* [Work to be completed]: Whenever an image turns up, omit it and return the remaining data exactly.
::: Data below
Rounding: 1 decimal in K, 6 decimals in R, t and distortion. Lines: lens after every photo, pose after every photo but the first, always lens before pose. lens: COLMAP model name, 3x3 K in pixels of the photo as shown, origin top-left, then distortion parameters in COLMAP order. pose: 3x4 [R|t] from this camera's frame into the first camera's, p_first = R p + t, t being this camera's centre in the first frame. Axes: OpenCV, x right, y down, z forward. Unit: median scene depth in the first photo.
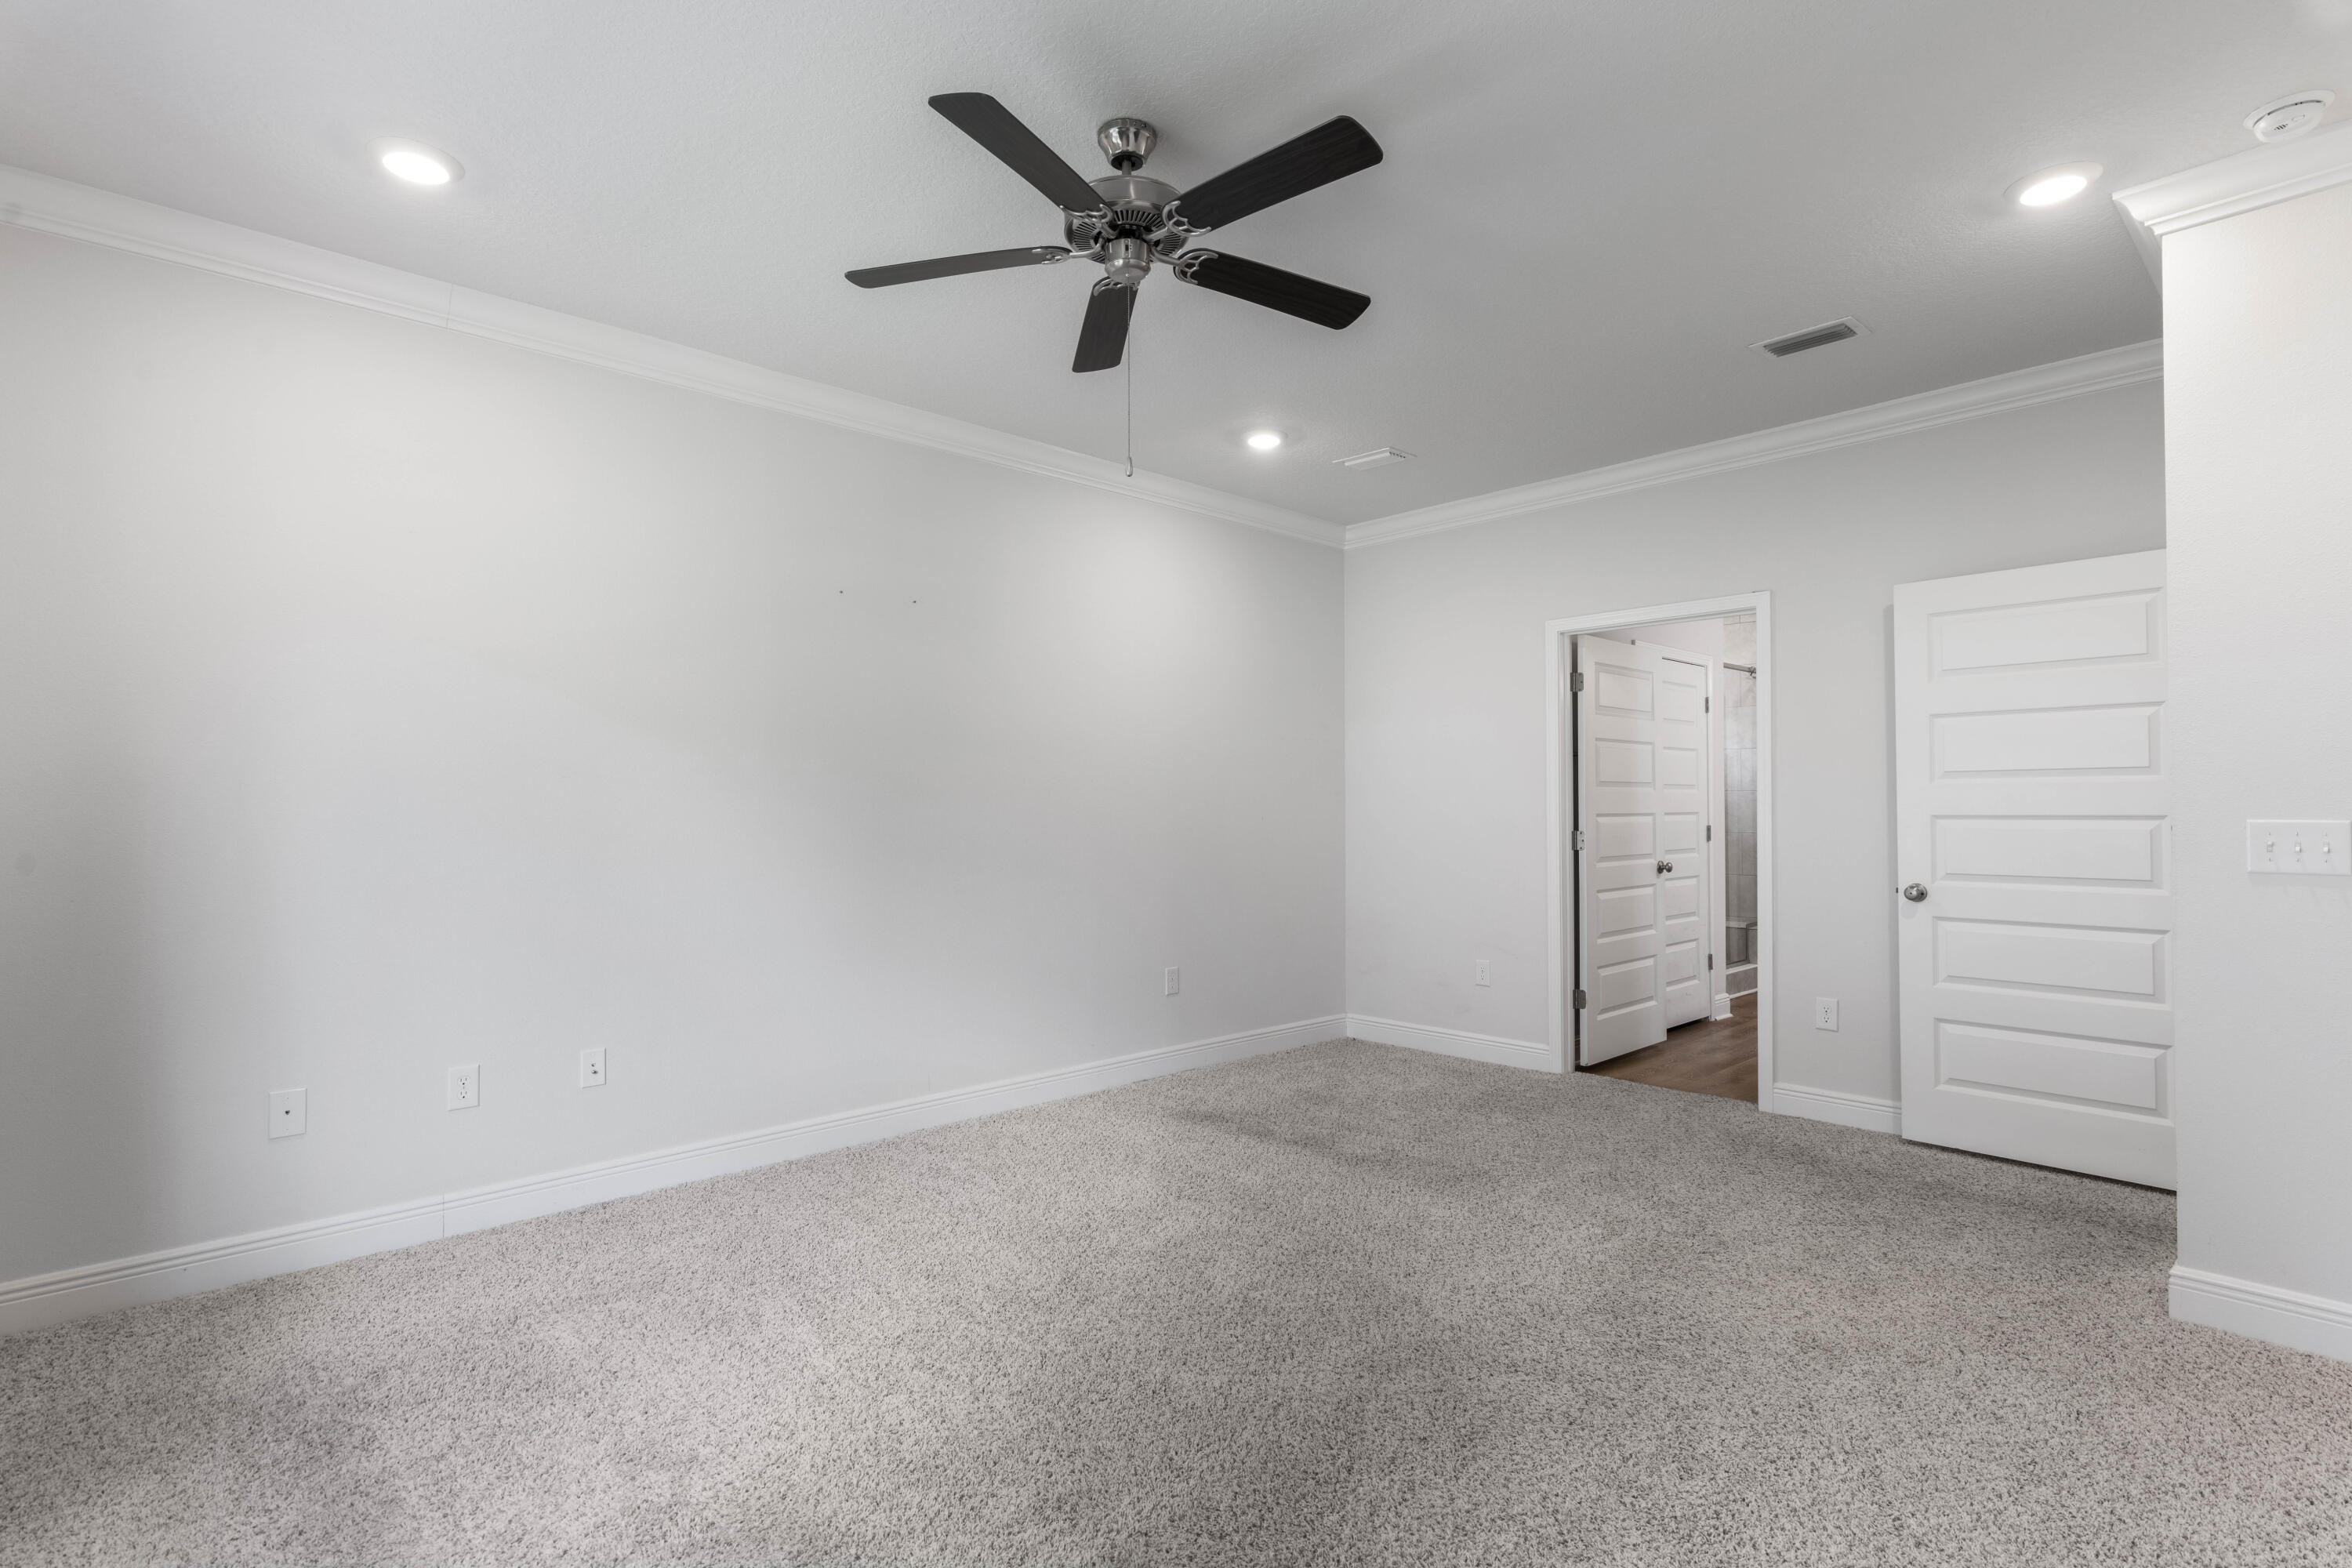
lens RADIAL K [[1162.0, 0, 1182.5], [0, 1162.0, 803.3], [0, 0, 1]] dist [0.003461, -0.000299]
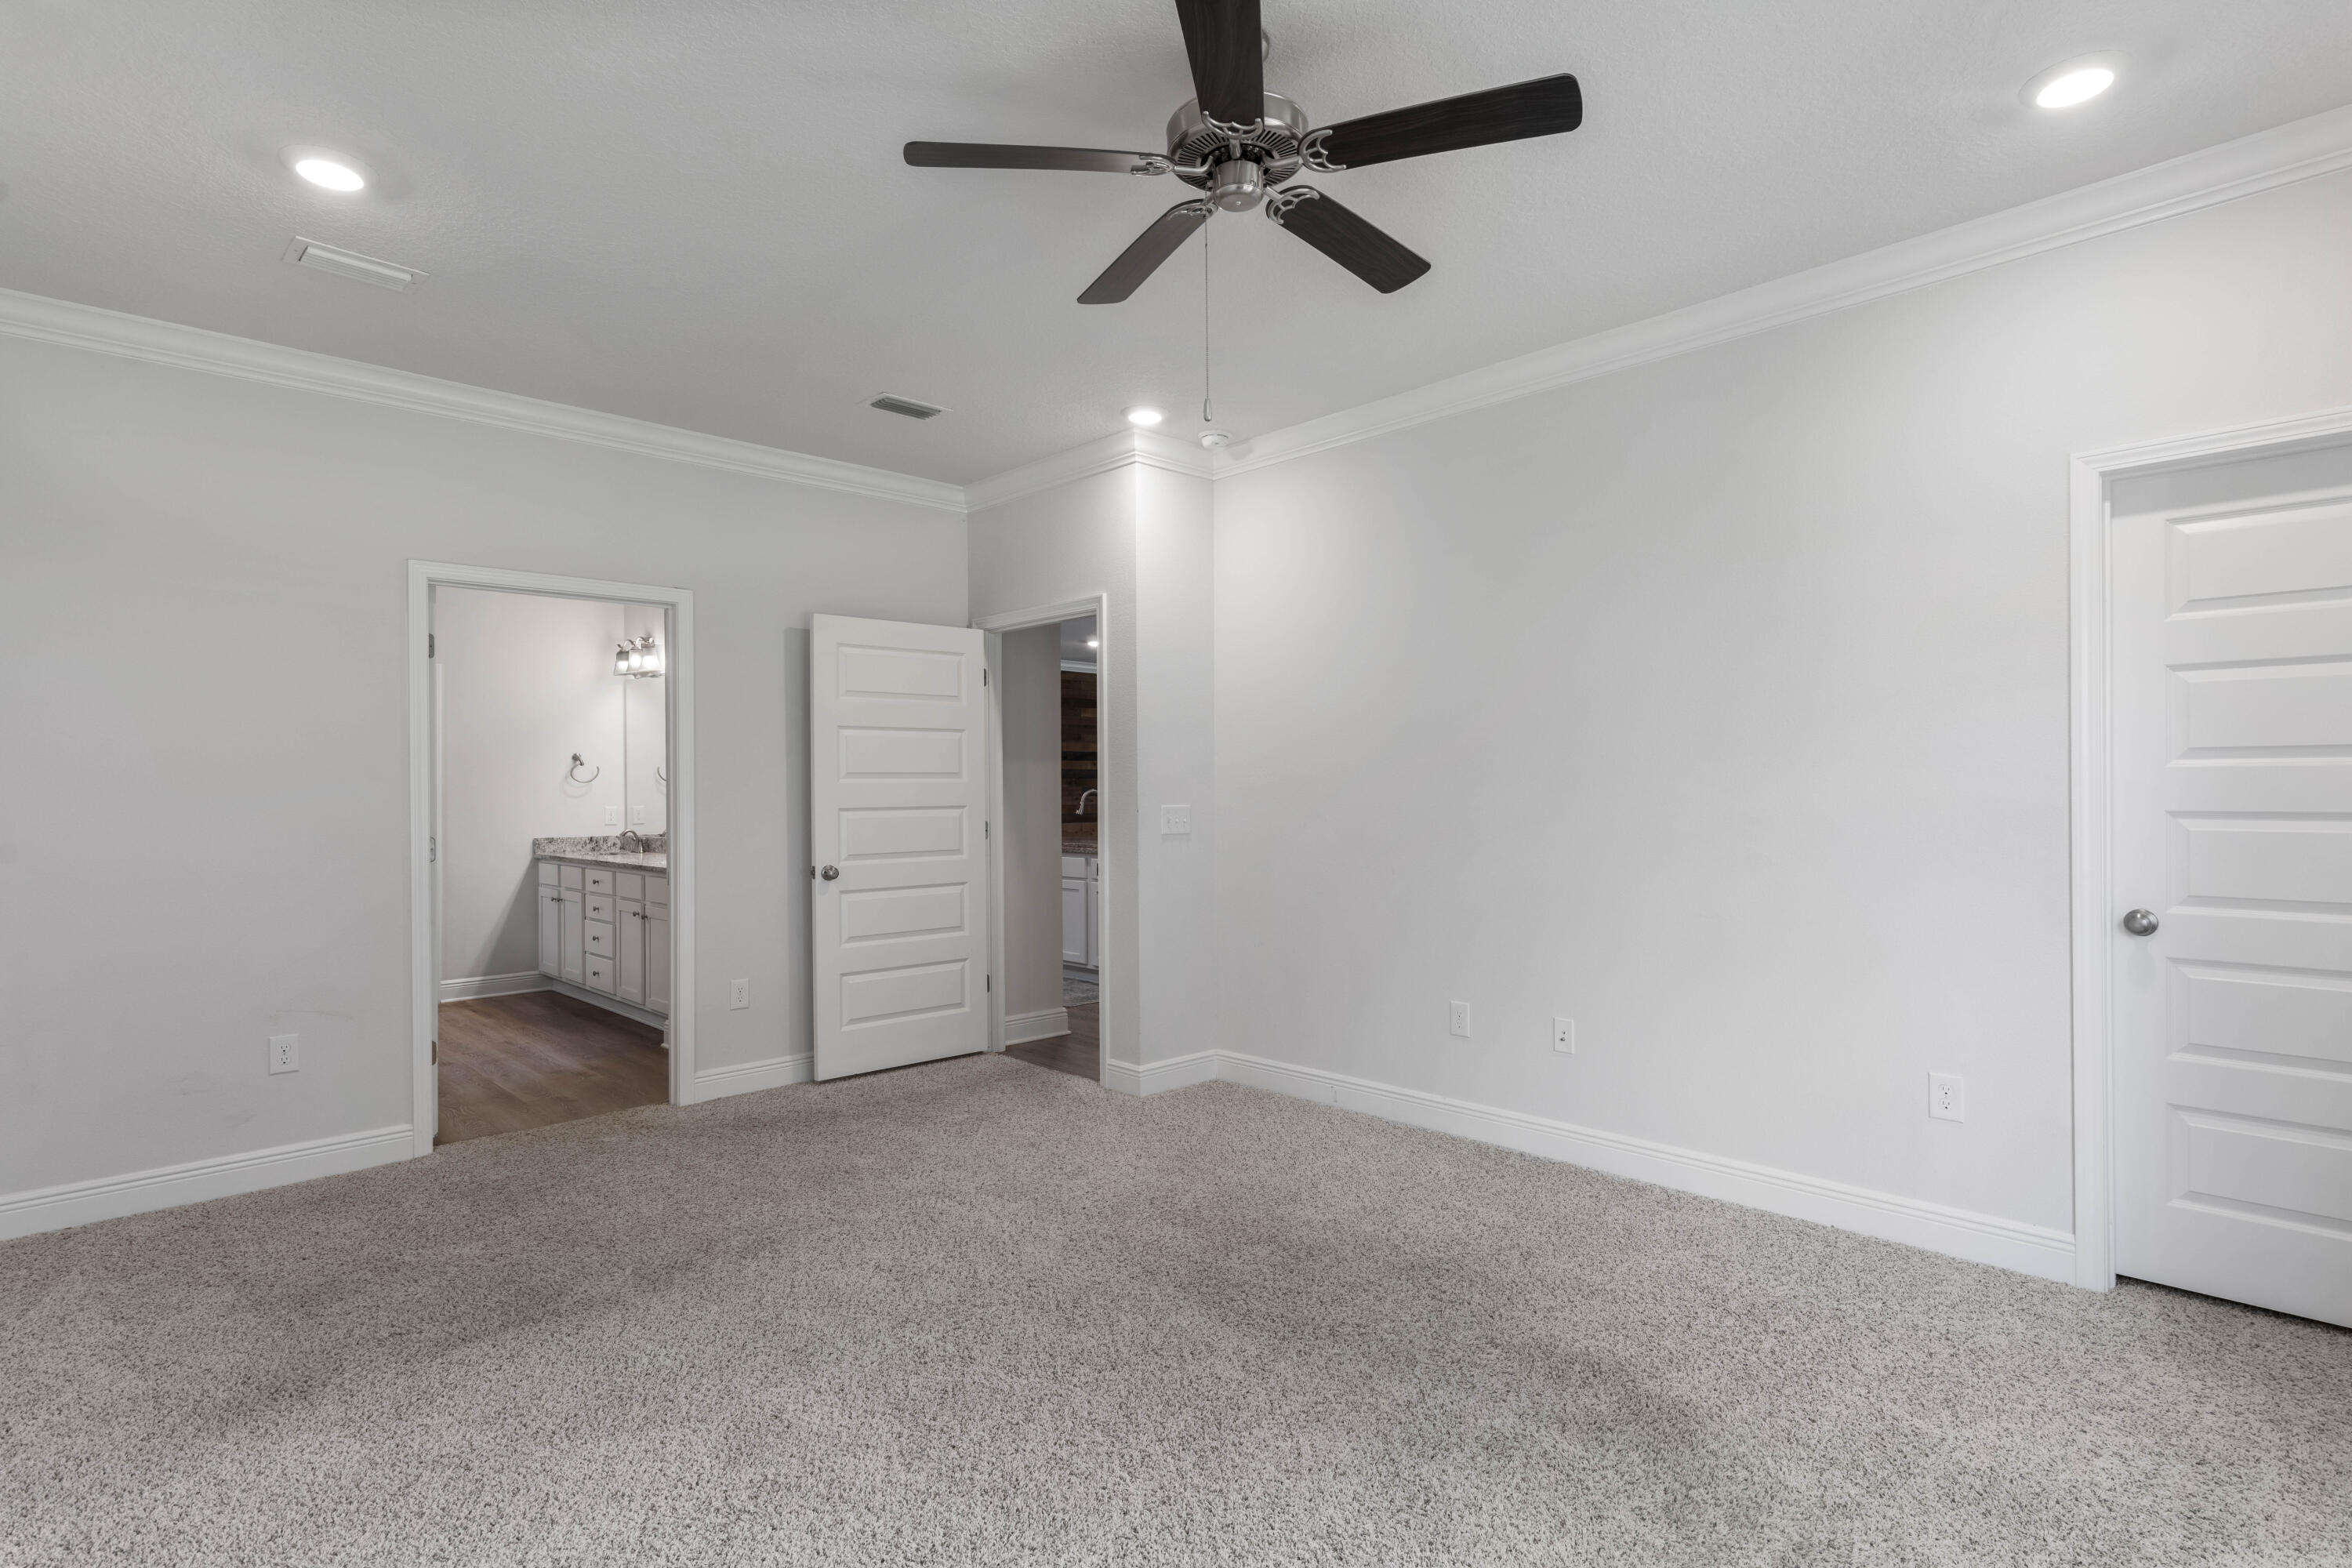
lens RADIAL K [[1162.0, 0, 1182.5], [0, 1162.0, 803.3], [0, 0, 1]] dist [0.003461, -0.000299]
pose [[-0.023530, -0.008770, 0.999685, -0.603347], [0.007808, 0.999929, 0.008956, -0.003380], [-0.999693, 0.008017, -0.023459, 0.688314]]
::::::
* [Expected answer]:
Rounding: 1 decimal in K, 6 decimals in R, t and distortion. Lines: lens after every photo, pose after every photo but the first, always lens before pose. lens: COLMAP model name, 3x3 K in pixels of the photo as shown, origin top-left, then distortion parameters in COLMAP order. pose: 3x4 [R|t] from this camera's frame into the first camera's, p_first = R p + t, t being this camera's centre in the first frame. Axes: OpenCV, x right, y down, z forward. Unit: median scene depth in the first photo.
lens RADIAL K [[1162.0, 0, 1182.5], [0, 1162.0, 803.3], [0, 0, 1]] dist [0.003461, -0.000299]
lens RADIAL K [[1162.0, 0, 1182.5], [0, 1162.0, 803.3], [0, 0, 1]] dist [0.003461, -0.000299]
pose [[-0.023530, -0.008770, 0.999685, -0.603347], [0.007808, 0.999929, 0.008956, -0.003380], [-0.999693, 0.008017, -0.023459, 0.688314]]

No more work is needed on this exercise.